心と刃

 『鬼滅の刃』の原画展に行きました。
 その時に思ったことのお話です。


 家族を鬼に惨殺された主人公が、鬼に変えられた妹を人間に戻す方法を探しながら、仲間と共に鬼と戦う。
 
 日本では知らない人の方が少ないかもしれないと思ってしまう程、大ヒットした国民的漫画のあらすじだ。

 かく言う私がこの漫画を読むきっかけになったのは映画である。
 「大ヒットしてるらしいし、観たいねぇ」とほとんど未履修の状態で、夫と軽い気持ちで映画館に入った。
 約2時間後、マスカラがほぼ落ちた。
 その数日後、本屋のお会計で初めて万を超えた。

 世の不条理、欲望や未熟さに抗うも、それらを受け入れることができず、ただ強さを求めた結果、無辜な人々に暴力を振るい、幸せを奪う、醜い姿となった鬼たち。

 世のため人のため、悲しみや苦しみ、悪しき物を根絶するため、理不尽なまでに不利な状況であろうと、どんなに強い相手にも、最期まで意志を貫き戦いきった柱たち。
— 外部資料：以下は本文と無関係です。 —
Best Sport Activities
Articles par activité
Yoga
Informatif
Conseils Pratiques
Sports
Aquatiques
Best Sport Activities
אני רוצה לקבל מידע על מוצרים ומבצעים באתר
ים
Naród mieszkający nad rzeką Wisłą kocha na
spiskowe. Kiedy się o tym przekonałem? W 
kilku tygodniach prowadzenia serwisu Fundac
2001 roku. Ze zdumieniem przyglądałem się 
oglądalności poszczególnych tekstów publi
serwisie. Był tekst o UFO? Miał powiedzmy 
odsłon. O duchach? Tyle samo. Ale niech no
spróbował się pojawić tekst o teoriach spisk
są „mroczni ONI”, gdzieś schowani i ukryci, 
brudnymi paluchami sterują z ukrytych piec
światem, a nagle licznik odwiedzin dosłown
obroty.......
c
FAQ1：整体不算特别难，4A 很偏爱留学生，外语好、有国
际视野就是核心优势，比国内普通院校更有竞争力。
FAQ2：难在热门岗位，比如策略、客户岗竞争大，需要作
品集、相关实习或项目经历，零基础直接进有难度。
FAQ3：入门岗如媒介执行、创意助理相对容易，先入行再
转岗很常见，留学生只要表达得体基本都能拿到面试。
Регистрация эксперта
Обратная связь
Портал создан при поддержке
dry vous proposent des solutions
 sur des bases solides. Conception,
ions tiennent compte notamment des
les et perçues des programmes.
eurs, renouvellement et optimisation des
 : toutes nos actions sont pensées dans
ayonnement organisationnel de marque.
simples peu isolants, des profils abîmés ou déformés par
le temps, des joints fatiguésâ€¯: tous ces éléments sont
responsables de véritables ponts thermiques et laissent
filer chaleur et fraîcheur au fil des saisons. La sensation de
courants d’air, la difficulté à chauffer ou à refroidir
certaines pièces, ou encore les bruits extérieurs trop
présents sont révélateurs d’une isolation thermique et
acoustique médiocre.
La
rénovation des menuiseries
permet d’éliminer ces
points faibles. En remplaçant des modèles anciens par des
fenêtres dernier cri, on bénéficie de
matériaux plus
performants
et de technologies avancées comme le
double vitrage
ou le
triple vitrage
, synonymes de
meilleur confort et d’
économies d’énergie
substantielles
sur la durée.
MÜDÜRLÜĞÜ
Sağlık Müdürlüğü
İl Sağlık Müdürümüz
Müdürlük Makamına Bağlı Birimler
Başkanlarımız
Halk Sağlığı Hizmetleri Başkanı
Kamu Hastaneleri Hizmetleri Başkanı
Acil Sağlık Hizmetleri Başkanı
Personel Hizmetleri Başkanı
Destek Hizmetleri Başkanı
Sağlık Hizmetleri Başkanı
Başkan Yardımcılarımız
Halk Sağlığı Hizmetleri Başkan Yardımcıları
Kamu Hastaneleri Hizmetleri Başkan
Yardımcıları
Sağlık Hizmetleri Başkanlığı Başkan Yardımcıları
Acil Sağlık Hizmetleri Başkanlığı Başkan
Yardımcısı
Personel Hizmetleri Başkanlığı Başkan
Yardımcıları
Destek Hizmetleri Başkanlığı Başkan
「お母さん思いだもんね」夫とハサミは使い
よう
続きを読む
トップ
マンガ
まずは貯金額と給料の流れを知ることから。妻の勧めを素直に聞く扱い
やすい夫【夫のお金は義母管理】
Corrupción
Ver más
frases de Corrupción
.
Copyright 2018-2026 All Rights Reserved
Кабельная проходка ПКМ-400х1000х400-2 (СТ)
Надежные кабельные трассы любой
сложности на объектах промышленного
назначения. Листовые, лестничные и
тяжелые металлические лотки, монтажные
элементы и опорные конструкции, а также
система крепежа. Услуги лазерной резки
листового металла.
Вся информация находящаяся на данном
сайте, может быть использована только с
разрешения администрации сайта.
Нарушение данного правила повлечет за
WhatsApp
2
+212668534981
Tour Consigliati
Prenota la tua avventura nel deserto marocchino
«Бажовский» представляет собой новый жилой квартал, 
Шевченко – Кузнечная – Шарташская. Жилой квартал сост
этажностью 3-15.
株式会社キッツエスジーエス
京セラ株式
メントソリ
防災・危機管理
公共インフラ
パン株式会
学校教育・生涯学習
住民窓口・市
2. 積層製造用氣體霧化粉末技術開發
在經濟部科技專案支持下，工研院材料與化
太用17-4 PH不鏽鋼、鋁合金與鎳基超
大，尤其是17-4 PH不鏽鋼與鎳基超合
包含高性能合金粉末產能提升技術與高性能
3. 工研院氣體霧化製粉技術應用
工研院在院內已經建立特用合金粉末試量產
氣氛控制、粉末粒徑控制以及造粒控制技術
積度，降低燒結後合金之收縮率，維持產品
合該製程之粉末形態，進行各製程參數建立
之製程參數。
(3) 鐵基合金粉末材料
 何度も己の弱さに直面し苛まれても、それから決して目を逸らさずに真正面から向き合い、鍛錬と経験を積み、自ら自分を鼓舞し、刃を振るい続けた主人公たち。

 自分の弱さに絶望するまでに打ちのめされた時、「鬼」にならずにいられるのか。
 自分が死ぬかもしれない、諦めても仕方のない状況で、ここまで強くいられるのか。
 困難に直面して、未熟さを他者から追及され、また自ら実感してしまった時に、腐らずに、歩みを止めずにいられたか。

 この作品を読むたびに、自分の心も刃のように打ち直される感覚を覚える。
 心という刃の、弱い部分、曲がっている部分、綻んでいる部分と向き合い、それをひたすらに叩いてまっすぐにする。
 そして、再びその刃を引っ提げて、世の中の苦しみに立ち向かいながら、自分の信じる道を進んでいく。
 
 にわかで始まったが、本当の意味で強い自分であるために、今後の人生に不可欠な漫画の一つである。


 家のソファの横の手を伸ばしたら届く小さな本棚。そこに我が家の鬼滅はずらりと並んでいる。また全巻引っ張り出して、ローテーブルに積み上げて、ゆっくり読もうかな。